**Exercise description**: From the line containing "For each pixel u v, give camera depth d (mm)." to the line containing "608 426 2205" in the records below, set down every line exactly as it stands, both ends included, and skip the pictures.

___ Supplied material

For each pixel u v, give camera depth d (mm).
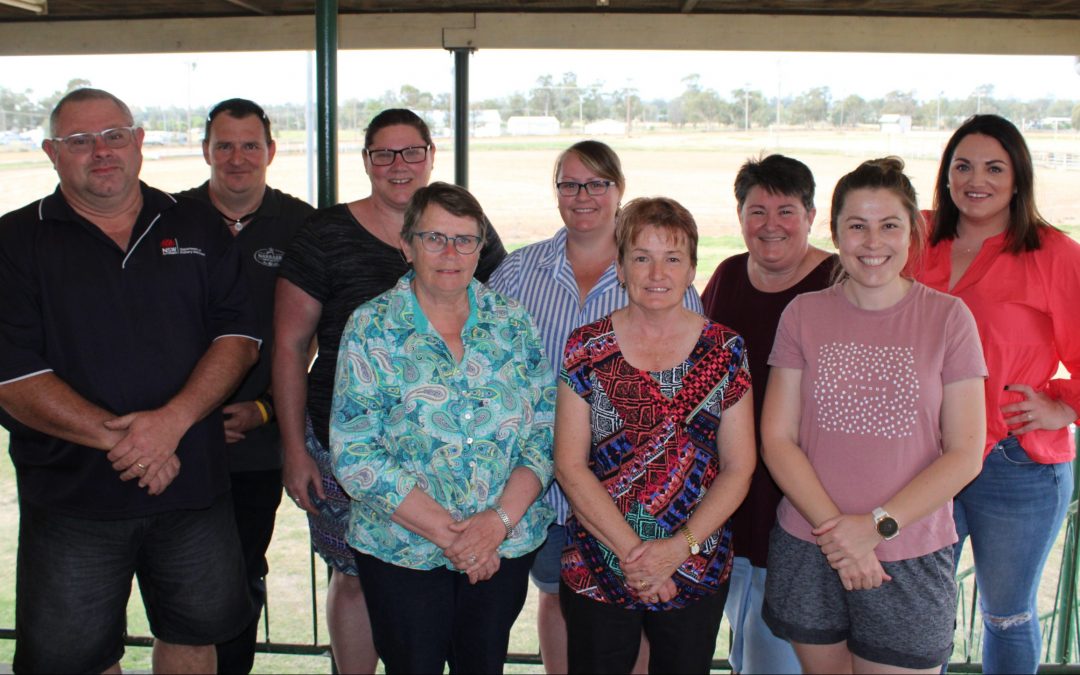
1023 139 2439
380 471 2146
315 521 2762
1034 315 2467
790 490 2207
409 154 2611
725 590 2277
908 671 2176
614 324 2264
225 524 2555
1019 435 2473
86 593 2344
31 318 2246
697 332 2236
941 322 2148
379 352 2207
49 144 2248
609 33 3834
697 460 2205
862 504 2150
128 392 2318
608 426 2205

______
___ Supplied material

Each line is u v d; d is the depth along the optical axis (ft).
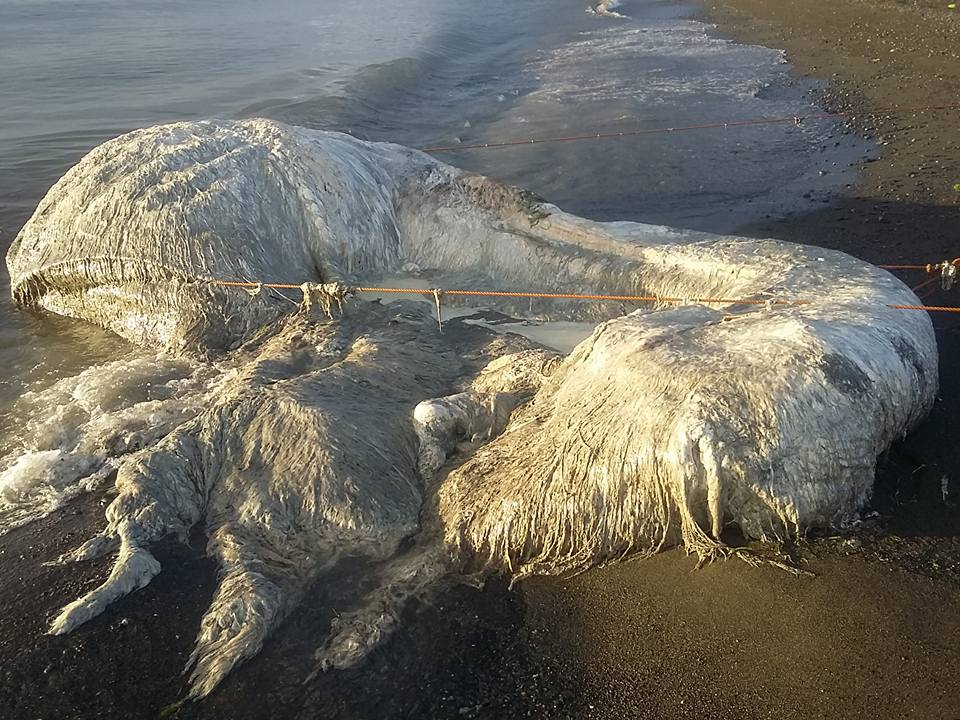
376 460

______
___ Supplied material

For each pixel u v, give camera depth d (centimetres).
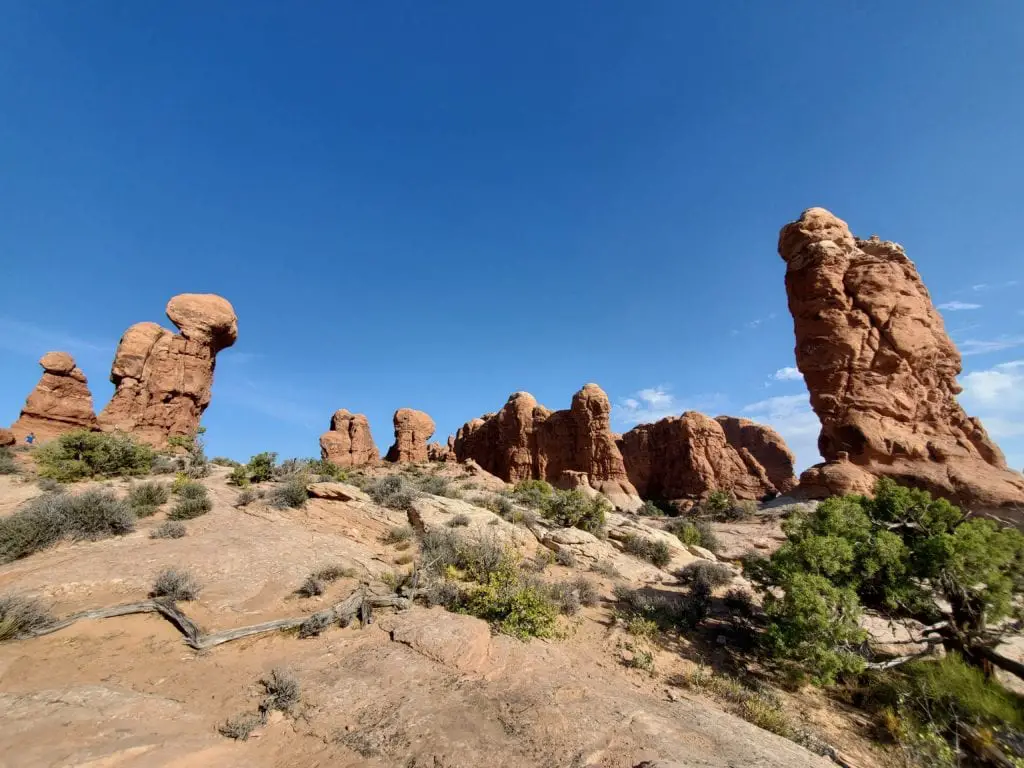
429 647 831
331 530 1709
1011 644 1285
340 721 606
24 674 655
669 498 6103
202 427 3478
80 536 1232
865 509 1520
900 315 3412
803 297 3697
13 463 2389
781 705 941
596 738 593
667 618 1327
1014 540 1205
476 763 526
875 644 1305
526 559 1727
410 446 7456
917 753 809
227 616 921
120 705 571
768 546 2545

______

**Answer space**:
For each pixel u v, give camera depth d (mm).
1023 139 2439
380 471 2146
315 521 2762
1034 315 2467
790 490 2207
409 154 2611
725 590 2277
908 671 2176
614 324 2264
225 524 2555
1019 435 2473
86 593 2344
31 318 2246
697 332 2236
941 322 2148
379 352 2207
49 144 2248
609 33 3834
697 460 2205
862 504 2150
128 392 2318
608 426 2205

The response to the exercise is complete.